• [PASSAGE GIVEN]:

Hi, not sure how I can help here other than:

I've reordered your points in what I think are priority order but left the numbers alone.

  1. The W3C policy is that user needs are strictly more important than implementor and developer needs, so standards must reflect that

Right. I feel like a user needs control over what information they are sharing, not over which specific bits of hardware involved in producing that information (they may want that too for e.g. battery saving purposes). The current permissions are easy for the browser implementor because they are in terms of common hardware. They are not easy for the user (how many users understand that access to the magnetometer leaks location information?).

A solution to this would actually put a lot more burden on the implementor, forcing them to figure out what combinations of sensors leak what information.

  1. In general finer grained permissions are preferable, though not so much so that it has to boil down to a "accept all"

• [ENTRIES PROVIDED]:

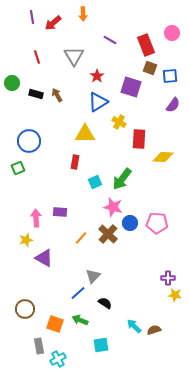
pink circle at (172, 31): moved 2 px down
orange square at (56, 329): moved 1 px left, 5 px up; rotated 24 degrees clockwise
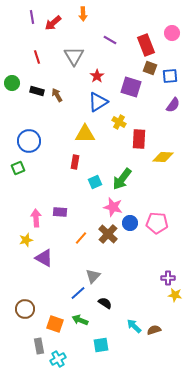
black rectangle at (36, 94): moved 1 px right, 3 px up
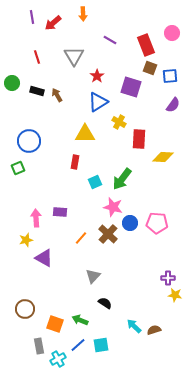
blue line at (78, 293): moved 52 px down
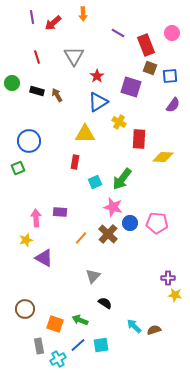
purple line at (110, 40): moved 8 px right, 7 px up
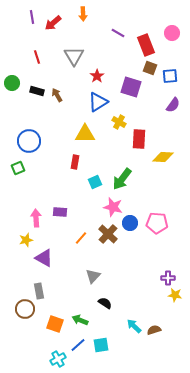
gray rectangle at (39, 346): moved 55 px up
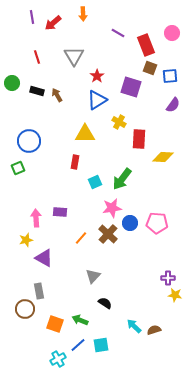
blue triangle at (98, 102): moved 1 px left, 2 px up
pink star at (113, 207): moved 1 px left, 1 px down; rotated 24 degrees counterclockwise
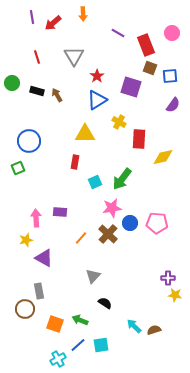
yellow diamond at (163, 157): rotated 15 degrees counterclockwise
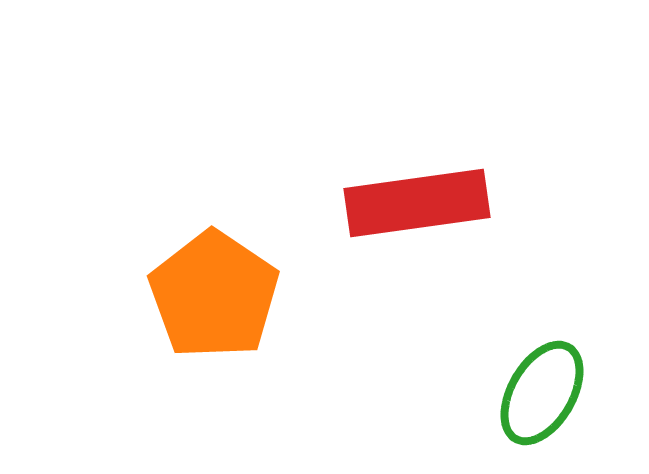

• [SET EXERCISE 1]:
Decide whether each statement agrees with the post on sensor permissions, answering yes or no and quoting the deciding words: (a) The writer calls the current permissions easy for the user. (b) The writer says a solution would put more burden on the implementor. (c) The writer renumbered the points after reordering them.
• [SET EXERCISE 2]:
Retype the post on sensor permissions from "Right. I feel" to "leaks location information?).", changing nothing.

• [CORRECT OUTPUT 1]:
(a) No: "They are not easy for the user"
(b) Yes: "A solution to this would actually put a lot more burden on the implementor"
(c) No: "I've reordered your points in what I think are priority order but left the numbers alone."

• [CORRECT OUTPUT 2]:
Right. I feel like a user needs control over what information they are sharing, not over which specific bits of hardware involved in producing that information (they may want that too for e.g. battery saving purposes). The current permissions are easy for the browser implementor because they are in terms of common hardware. They are not easy for the user (how many users understand that access to the magnetometer leaks location information?).